First, we work with our clients to define the client’s investment objectives which become our guide for future investment recommendations and decisions.
Each account is reviewed on a regular basis. In a quarterly review, clients receive a quarterly letter along with a detailed portfolio appraisal and performance report. We compare performance by asset class (stocks, bonds) to standard market indices, and we discuss the holdings in light of the client’s stated goals.
We encourage frequent contact with clients and are always available for consultation. As the firm has grown over the past four decades, we have developed many long-lasting client relationships. More than half of our clients have been with the firm for ten years or more. The reasons are investment performance and personal trust.
The firm’s only product is independent investment advice, for which it receives a fee based on a percentage of the assets under management. We do not sell stocks, bonds or other financial assets, and we do not receive commission on the purchases or sales of securities.
Similarly, we recommend experienced banks and brokerages firms as custodians, but we do not charge or receive a fee for this service. We have deliberately limited the scope of our business to eliminate any conflict between our interests and those of our clients.
O’Brien Greene has an unusually broad mix of clients, including banks, insurance companies, trusts, charities, endowments and individuals. We think this clientele gives us a broader perspective than that at many of our competitors, and that this perspective is appropriate for the long term investment environment in which we operate.
- A college professor inherits $200,000 that has grown to $500,000. On top of this he has been able to save another $500,000 during his and his wife’s careers. Now at $1 million the portfolio has grown to a size that warrants full-time and professional management.
- An executive takes early retirement. His IRA rollover amounts to $3 million. This money must support him and his wife for the remainder of their lives and, if possible, pay for grand children’s college tuitions.
- An aged parent can no longer care for herself. Her three children oversee a trust that will pay for her support at an assisted-living facility. Upon her death the proceeds will be distributed among the three children, but for now the money must be invested.
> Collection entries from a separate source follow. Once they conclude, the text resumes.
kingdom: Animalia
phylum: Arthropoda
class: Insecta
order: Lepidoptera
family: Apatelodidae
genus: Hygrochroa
- The investment policy of a large endowment restricts the portfolio to “socially conscious” assets. Thus defense, gaming and alcohol stocks are off limits. Furthermore, this board requires quarterly presentations on performance to an external investment review board.
- The board of a not-for-profit invested a large portion of the organization’s pension in a so-called guaranteed investment contract (GIC), which became bankrupt. Now, with a high current income requirement, the portfolio must have preservation of principal for remaining money as well as some growth potential.
- A medical practice of doctors, nurses and administrators discerned that their 401(k)s were earning less in annual return then they were paying in fees to a nationally known 401(k) provider. The plan had many expensive features that they rarely used and it required participants to make investment decisions that they did not feel qualified to make. O’Brien Greene along with an independent record keeper managed the 401(k) on a pooled basis for one-third the cost. More important, O’Brien Greene decided which investments to own, choosing individual stocks and bonds while providing financial planning and other advice to plan participants.
- A manufacturing firm included O’Brien Greene as one of its investment choices for 401(k) participants. Participants in the plan, who feel uncomfortable making decision about timing and asset classes, turn these critical matters over to professionals at about half the cost of the average mutual fund. And they had a knowledgeable team of investment professionals to talk to about their 401(k).
Keeping Clients Informed
O’Brien Greene & Co. keeps its clients up to date on the status of portfolios through individually prepared quarterly letters, appraisals, performance reports and meetings.
The quarterly letter, written by Mark O’Brien and Sally Sulcove, outlines economic and investment outlooks. Included with this letter is a portfolio appraisal and performance, and a transaction schedule. Mark O’Brien and Sally Sulcove also meet with clients on request.